En valeur relative (destruction/création) les techniques primitives ont souvent eu des conséquences plus désastreuses pour les éco-systèmes (culture sur brûlis, disparition des espèces au cours du nomadisme, etc.). Néanmoins, il y a des questions d’échelle dont Bernardo ne semble pas tenir compte : les Maoris polynésiens auraient détruit 50 à 80 % des espèces d’oiseaux au cours de leurs pérégrinations sur de nouvelles îles, mais à l’aune de la Terre entière cela est limité ; ce qui n’est pas le cas aujourd’hui où les processus sont globaux et souvent cumulatifs.

– tous les écologistes oublient l’exploitation de l’homme par l’homme pour ne parler que de la domination de l’homme sur la nature. En gros, c’est vrai, au sens où ils font de la seconde la matrice de la première et non l’inverse, mais cela ne veut pas dire qu’ils nient forcément l’exploitation. En tout cas, ce n’est pas le cas de Murray Bookchin ni celui de Freddy Perlman. Il y a aussi des néo-écologistes marxistes comme Lipietz et Harribey8.

Passons aux points de désaccord

– la nature n’existe pas si ce n’est comme objet de l’action humaine (p. 21).

Thèse première qui tout d’abord néglige que les humains sont issus du monde non humain, ce dernier étant même partie intégrante de leur humanité9 ; qui confond ensuite sujet et objet10. L’activité est une objectivation du sujet et elle peut avoir comme destination la « nature extérieure » à l’homme aussi bien que la « nature intérieure » de l’homme (les humains modifient leur monde et en même temps modifient leur être). Dans tous les cas, il y a un rapport et non pas une immédiateté.

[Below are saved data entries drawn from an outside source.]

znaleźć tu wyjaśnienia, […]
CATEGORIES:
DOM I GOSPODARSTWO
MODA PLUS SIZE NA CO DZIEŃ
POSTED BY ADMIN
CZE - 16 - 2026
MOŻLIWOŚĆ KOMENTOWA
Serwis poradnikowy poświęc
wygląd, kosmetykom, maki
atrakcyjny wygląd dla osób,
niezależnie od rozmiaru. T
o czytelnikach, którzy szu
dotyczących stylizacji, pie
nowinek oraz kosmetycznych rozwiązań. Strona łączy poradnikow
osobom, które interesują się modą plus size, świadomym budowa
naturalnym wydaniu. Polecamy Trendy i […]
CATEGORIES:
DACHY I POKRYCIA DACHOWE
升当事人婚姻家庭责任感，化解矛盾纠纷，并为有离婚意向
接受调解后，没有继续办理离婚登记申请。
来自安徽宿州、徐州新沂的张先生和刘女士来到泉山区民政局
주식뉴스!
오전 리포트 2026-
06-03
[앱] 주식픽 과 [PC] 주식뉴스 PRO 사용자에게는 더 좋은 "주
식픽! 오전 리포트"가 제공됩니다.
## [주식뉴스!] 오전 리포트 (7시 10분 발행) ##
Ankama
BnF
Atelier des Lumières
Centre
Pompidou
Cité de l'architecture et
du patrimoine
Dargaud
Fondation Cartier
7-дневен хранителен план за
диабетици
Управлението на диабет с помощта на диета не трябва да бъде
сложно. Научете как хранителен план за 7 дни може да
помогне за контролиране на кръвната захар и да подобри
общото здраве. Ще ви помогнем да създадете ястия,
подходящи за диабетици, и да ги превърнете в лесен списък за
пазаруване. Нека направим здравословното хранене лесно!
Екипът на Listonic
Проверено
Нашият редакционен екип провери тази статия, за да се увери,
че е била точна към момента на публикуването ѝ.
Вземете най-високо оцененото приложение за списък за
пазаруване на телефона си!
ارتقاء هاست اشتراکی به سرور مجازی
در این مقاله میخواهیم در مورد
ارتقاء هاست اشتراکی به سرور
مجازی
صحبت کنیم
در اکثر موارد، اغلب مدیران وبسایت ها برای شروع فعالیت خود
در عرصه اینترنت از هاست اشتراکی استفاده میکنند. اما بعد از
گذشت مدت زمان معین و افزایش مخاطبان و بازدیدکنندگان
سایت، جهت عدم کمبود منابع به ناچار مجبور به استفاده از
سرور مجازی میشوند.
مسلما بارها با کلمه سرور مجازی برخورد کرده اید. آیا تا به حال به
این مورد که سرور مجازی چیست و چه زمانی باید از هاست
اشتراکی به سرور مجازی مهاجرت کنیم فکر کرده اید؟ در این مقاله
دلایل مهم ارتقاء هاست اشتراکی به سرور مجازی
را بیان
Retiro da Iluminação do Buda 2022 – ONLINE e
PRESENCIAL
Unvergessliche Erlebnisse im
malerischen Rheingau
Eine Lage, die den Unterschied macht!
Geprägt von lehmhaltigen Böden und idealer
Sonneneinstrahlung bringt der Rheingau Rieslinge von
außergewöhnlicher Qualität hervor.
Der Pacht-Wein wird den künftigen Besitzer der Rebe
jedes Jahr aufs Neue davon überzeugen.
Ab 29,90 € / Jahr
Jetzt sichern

À partir du moment où il y a rapport il y a des médiations avant même que celles-ci ne dominent les relations sociales, par exemple pour l’échange que ce soit entre les hommes ou avec la nature extérieure. Ce rapport homme/nature se retrouve dans la notion de limite. La finitude de l’homme est aussi celle de la nature en général.

La nature n’existait sans doute pas dans la conscience des premières communautés humaines avant qu’émerge un certain niveau de « culture » ou de « civilisation » qui, par contraste fasse émerger l’idée de « nature11 », mais même cela reste très discutable dans la mesure où certains anthropologues font remarquer que très tôt la complexité des relations de parenté par exemple pourrait s’expliquer par une volonté de marquer des différences par rapport à la « nature ». Plus généralement, l’émergence d’une conscience ou d’une conception d’une « nature extérieure » n’est pas contemporaine des relations de parentés, quoiqu’en ait dit Lévi-Strauss. Elle apparaît plus probablement avec le passage des communautés originelles à des formes de sociétés organisées et hiérarchisées qui divinisent la nature pour l’anthropomorphisme et l’utiliser. Puis de manière plus affirmée par l’apparition des États sous leur première forme, lesquels organisent et contrôlent l’exploitation de la nature extérieure à leurs profits.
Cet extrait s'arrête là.